WebNovels

Chapter 20 - Chapter 19 – The Weight of Words

The drop of red ink on the blank page had spread into the word "Soon" and then… stopped.

It didn't fade.

It didn't grow larger.

It simply sat there—fresh, wet, glistening like blood that had just been spilled.

I stared at it for what felt like minutes. My heartbeat was loud in my ears, louder than the silence that had settled over the private study. The room felt smaller now, the bookshelves pressing in, the air thicker, as if the walls themselves were listening.

Lyra was the first to break the quiet. Her voice was barely above a whisper.

"…Eryndor?"

I didn't answer right away. I couldn't. My throat was tight, my mouth dry. The page was still open in front of me, the ink still shining, the word still there.

"Soon."

Elara reached over slowly—very slowly—and closed the book with one finger. The cover met the leather with a soft thud that sounded far too loud in the stillness.

No one spoke for a long moment.

Then Lyra exhaled, shaky. "That… that was new."

Elara's knuckles were white where she gripped the desk edge. "The book is reacting faster. Stronger. It's not just showing us possibilities anymore. It's… writing them."
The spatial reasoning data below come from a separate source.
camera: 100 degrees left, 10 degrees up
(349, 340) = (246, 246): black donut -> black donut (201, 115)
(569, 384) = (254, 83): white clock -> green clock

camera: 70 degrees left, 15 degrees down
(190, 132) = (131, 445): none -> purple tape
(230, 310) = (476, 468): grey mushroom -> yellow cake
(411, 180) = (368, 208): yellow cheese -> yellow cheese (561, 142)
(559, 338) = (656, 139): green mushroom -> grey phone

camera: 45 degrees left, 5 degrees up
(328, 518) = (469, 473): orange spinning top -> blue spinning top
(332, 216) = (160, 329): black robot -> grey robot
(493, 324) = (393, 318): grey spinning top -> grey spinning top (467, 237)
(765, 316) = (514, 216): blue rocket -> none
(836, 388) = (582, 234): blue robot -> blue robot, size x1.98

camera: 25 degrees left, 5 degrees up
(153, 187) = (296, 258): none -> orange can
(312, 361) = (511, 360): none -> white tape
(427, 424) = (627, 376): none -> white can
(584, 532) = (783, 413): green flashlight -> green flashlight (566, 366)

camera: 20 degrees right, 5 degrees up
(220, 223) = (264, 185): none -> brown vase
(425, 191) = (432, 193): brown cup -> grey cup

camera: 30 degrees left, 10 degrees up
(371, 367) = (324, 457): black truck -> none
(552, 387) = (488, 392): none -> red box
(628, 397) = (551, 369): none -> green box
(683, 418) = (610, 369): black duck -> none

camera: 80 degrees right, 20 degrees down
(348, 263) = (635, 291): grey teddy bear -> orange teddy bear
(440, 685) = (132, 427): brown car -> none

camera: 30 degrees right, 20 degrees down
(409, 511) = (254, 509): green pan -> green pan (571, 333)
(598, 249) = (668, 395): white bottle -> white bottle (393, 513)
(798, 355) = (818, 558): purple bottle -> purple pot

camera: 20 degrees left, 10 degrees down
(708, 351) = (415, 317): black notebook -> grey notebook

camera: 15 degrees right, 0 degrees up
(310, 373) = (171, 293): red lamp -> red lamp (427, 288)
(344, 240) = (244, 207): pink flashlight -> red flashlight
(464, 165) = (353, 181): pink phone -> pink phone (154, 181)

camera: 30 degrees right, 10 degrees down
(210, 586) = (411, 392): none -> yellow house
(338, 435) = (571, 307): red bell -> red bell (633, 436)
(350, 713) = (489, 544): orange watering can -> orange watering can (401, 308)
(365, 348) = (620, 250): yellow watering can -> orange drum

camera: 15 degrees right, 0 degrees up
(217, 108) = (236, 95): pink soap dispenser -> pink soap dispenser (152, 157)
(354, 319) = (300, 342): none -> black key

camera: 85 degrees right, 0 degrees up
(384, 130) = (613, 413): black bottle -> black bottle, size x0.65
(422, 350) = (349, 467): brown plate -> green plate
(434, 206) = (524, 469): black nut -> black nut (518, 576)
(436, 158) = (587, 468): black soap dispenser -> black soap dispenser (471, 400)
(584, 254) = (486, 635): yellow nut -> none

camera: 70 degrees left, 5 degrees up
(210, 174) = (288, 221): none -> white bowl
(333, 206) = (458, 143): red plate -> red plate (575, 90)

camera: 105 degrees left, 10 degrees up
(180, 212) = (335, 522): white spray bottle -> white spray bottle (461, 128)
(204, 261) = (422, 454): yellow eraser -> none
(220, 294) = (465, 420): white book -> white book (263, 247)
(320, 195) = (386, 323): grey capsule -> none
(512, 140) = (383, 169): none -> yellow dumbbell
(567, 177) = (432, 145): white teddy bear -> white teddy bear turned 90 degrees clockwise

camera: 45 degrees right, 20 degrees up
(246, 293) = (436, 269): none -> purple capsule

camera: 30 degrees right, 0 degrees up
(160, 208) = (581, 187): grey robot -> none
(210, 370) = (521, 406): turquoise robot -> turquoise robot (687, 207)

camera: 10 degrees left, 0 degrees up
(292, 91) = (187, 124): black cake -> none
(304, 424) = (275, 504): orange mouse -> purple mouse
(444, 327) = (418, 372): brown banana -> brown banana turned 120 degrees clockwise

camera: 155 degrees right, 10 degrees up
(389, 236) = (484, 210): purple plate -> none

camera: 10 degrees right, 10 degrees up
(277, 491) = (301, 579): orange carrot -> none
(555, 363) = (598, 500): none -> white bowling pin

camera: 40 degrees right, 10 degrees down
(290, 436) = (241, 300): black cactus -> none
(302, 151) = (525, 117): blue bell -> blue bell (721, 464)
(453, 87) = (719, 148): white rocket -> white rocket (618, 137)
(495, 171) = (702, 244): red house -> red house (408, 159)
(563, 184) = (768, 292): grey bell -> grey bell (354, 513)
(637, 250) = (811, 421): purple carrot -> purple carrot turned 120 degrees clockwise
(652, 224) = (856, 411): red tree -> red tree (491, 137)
I finally found my voice. It came out hoarse. "It said 'betrayed by those he dared to trust.'"

The words hung in the air like smoke.

Lyra's hand—still resting on my shoulder from earlier—tightened slightly. "It's not real. Not yet. It's just… a page. A warning. Or a threat. Or a lie. We don't know."

But her voice cracked on the last word.

Elara pushed herself away from the desk, pacing slowly toward the window. The Aschenmoon was higher now, its red light bleeding across the snow-covered towers like spilled wine. She stared out for a long moment before speaking.

"The book is alive," she said quietly. "It's not just a tool. It's a conduit. A mirror. A predator. It's feeding off you — off your presence here. The more you read, the more it learns. The more it writes."

She turned back to us. Her eyes were steady, but there was something raw in them.

"And if it's writing about betrayal… then someone, somewhere, is already planning it."

Lyra's grip on my shoulder loosened. She let her hand fall. "Or it's trying to scare us. Make us doubt each other. Make us push him away."

I looked down at the closed book. "It worked."

They both looked at me.

I swallowed. "I mean… I already don't trust easily. And now I'm supposed to believe that the two people who just saved my life might—" I stopped. The words felt too heavy to say out loud.

Lyra's expression softened. "Hey. Look at me."

I did.

She leaned in, voice low but firm. "We're not going to betray you. Not now. Not ever. I don't care what some cursed book says. I care about the guy who fought beside us last night. The one who said 'thank you' even when he was bleeding out."

Elara stepped closer. "The book is showing us fear. Not fate. We decide what happens next."

I looked between them — Lyra's crooked, determined smile, Elara's quiet, unyielding gaze.

For a moment, the fear receded. Not gone. Just… quieter.

"Okay," I said. "I try to believe you."

Lyra's grin widened. "Good. Because you're stuck with us either way."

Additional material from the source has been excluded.